Yeiayel appartient au chœur des Trônes, premier des ordres de la triade supérieure dans la hiérarchie angélique telle que la définit le Pseudo-Denys l'Aréopagite. Les Trônes — ou Ophanimes dans la nomenclature hébraïque — sont traditionnellement figurés comme des roues incrustées d'yeux innombrables, symboles d'une vigilance totale et d'un jugement sans angle mort. Leur fonction cosmique est d'assurer la stabilité de la création, de lui fournir l'assise sans laquelle aucune forme ne saurait durer. Dans la déclinaison kabbalistique du Shem ha-Mephorash, les Trônes président à la rectitude intérieure, à la persistance dans le vrai et à l'exercice équitable du discernement.
Cet ange se rattache à Binah, troisième sephira de l'arbre des séfirot, que la tradition kabbalistique désigne comme l'Intelligence structurante. Binah est la matrice des formes, le principe féminin archétypal qui reçoit, distingue et ordonne. Les attributs qui s'y déploient sont ceux de la compréhension profonde, de la connaissance qui pose les justes différences et de l'élaboration patiente. En Yeiayel, cette qualité de Binah se colore d'une dimension sociale et temporelle : la capacité à faire mûrir une œuvre jusqu'au point où elle mérite d'être reconnue.
L'attribut tutélaire que Lenain lui prête est la renommée et la prospérité méritée. La tradition lui attribue un rapport singulier avec l'idée de réputation acquise par le travail et l'intégrité, non par la séduction ou l'artifice. Il est traditionnellement associé aux voyages lointains, au commerce fondé sur l'honnêteté, et plus généralement à toutes les formes de succès dont la légitimité est incontestable parce qu'elle repose sur l'effort véritable et la qualité intrinsèque de ce qui est accompli. On lui prête symboliquement une influence sur la durabilité de ce que l'on construit : non la gloire éphémère, mais la reconnaissance qui s'installe dans le temps parce qu'elle correspond à une réalité.
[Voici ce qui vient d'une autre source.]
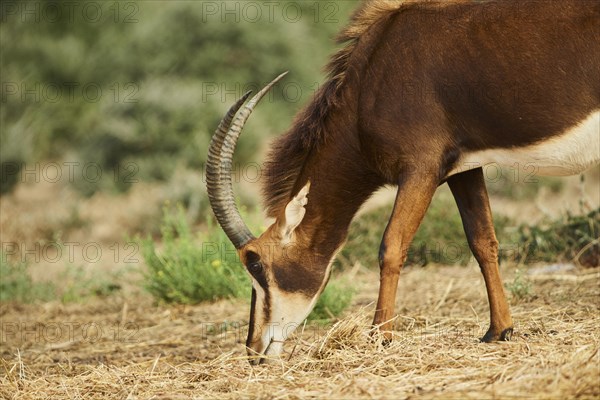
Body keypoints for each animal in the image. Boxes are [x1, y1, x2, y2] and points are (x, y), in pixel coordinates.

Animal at [206, 0, 600, 364]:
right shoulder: (463, 169)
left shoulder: (420, 170)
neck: (371, 72)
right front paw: (499, 330)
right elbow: (482, 241)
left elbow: (391, 246)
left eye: (256, 263)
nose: (254, 350)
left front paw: (380, 337)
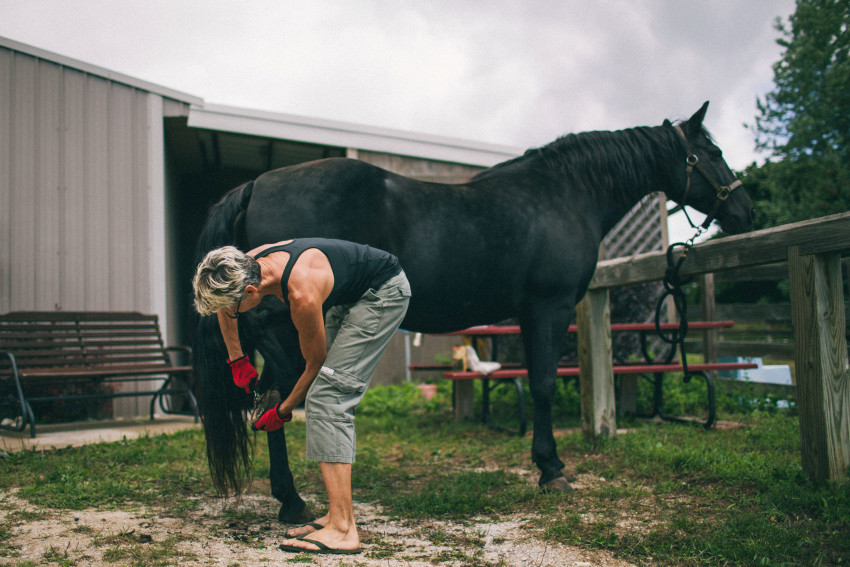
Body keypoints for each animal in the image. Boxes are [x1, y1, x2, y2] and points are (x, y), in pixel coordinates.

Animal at [190, 100, 748, 520]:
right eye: (712, 151)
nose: (745, 211)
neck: (565, 194)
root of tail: (257, 184)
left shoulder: (526, 313)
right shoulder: (549, 306)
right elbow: (544, 384)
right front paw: (551, 469)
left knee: (267, 396)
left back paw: (289, 500)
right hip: (290, 322)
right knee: (275, 392)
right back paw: (293, 499)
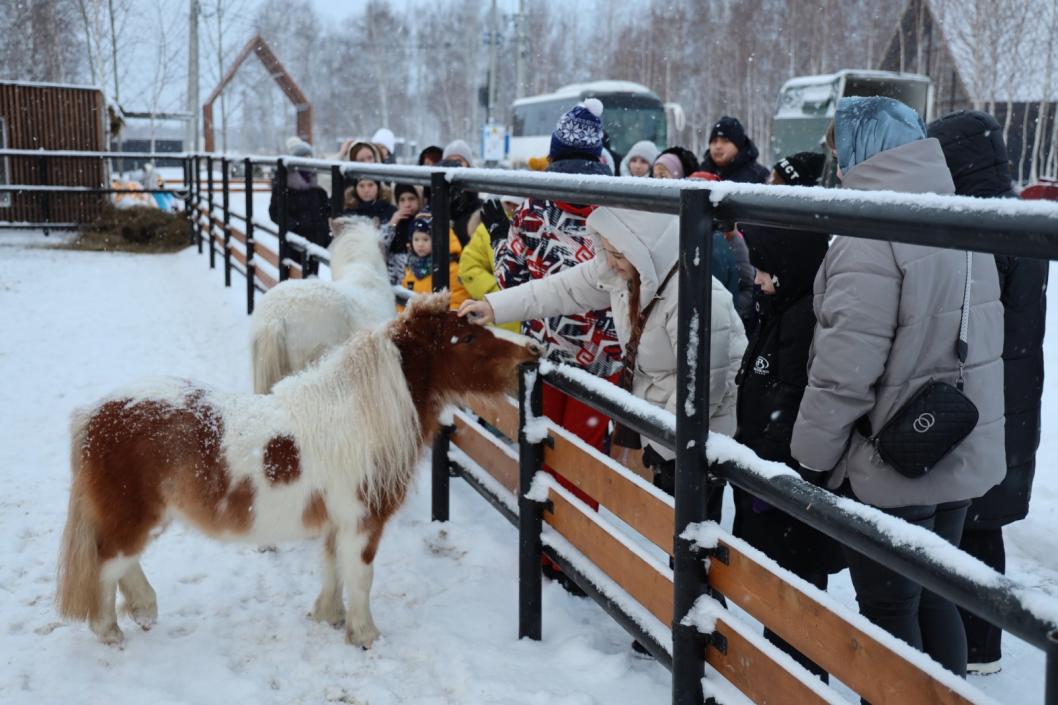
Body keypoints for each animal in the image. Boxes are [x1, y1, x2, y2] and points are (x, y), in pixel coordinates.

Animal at [57, 290, 537, 643]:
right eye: (467, 339)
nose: (530, 354)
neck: (359, 417)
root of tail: (96, 413)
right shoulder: (363, 522)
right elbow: (361, 575)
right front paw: (365, 635)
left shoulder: (337, 523)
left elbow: (332, 568)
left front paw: (329, 616)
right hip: (134, 517)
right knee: (107, 563)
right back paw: (111, 631)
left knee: (123, 564)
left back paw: (144, 609)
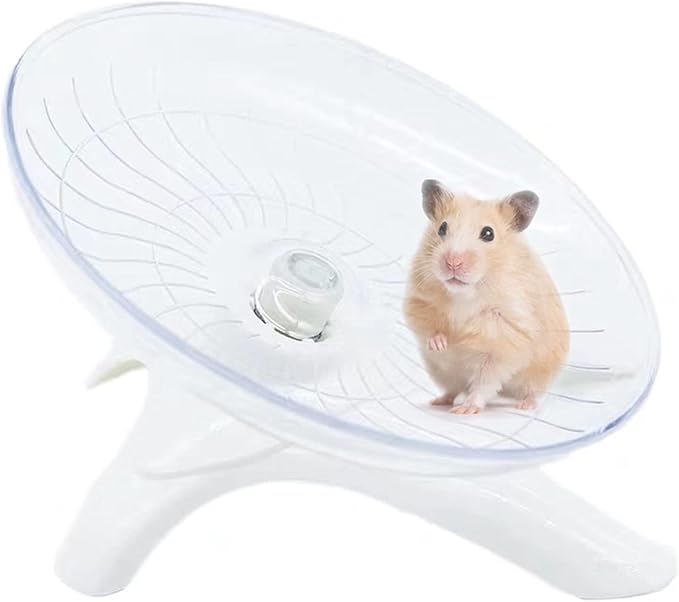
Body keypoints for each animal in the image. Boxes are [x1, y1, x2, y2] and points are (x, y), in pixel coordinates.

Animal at [403, 179, 569, 414]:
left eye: (488, 233)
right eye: (442, 228)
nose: (453, 262)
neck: (464, 293)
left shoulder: (506, 335)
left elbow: (485, 376)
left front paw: (466, 338)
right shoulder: (419, 300)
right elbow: (429, 326)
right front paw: (443, 343)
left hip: (538, 375)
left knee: (523, 391)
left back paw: (520, 406)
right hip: (442, 372)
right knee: (453, 389)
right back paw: (438, 401)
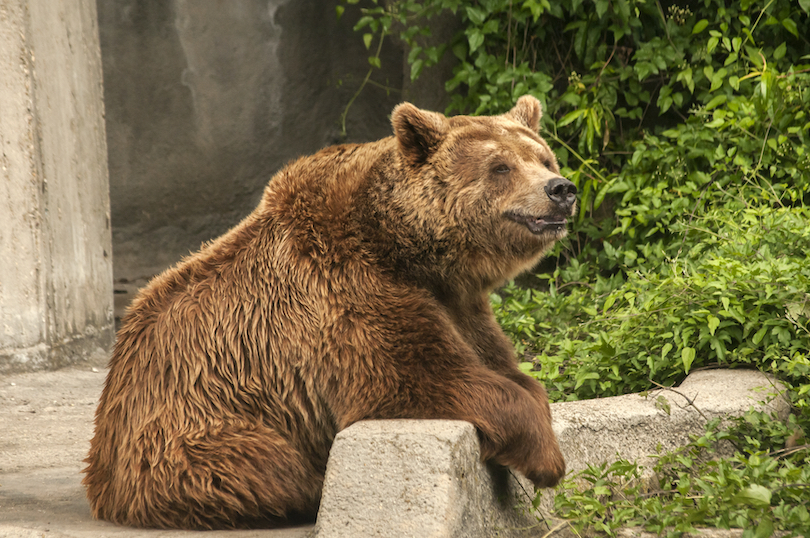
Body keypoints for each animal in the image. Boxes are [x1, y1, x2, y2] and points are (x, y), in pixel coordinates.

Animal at [82, 95, 572, 528]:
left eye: (544, 158)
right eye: (500, 167)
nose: (560, 190)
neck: (405, 251)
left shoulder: (459, 303)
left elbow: (502, 366)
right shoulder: (345, 291)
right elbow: (422, 379)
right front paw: (547, 461)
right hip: (193, 432)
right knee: (263, 466)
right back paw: (309, 489)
La période de régence solaire de Yeiayel s'étend du 7 mars au 7 juillet, intervalle qui chevauche la fin du signe des Poissons, traverse le Bélier et s'avance dans le Taureau, avant de toucher les Gémeaux. Cette trajectoire couvre l'équinoxe de printemps, moment symboliquement chargé de renaissance et d'élan. Vingt-deuxième dans la séquence des soixante-douze, Yeiayel occupe une place médiane dans la série, là où les promesses inaugurales du cycle commencent à prendre corps dans la durée.
Dans la lecture symbolique que propose la kabbale, Yeiayel figure ainsi la renommée comme aboutissement d'un processus juste : la gloire non comme éclat soudain, mais comme reconnaissance lente et structurée, écho d'une intelligence patiente portée à sa pleine expression.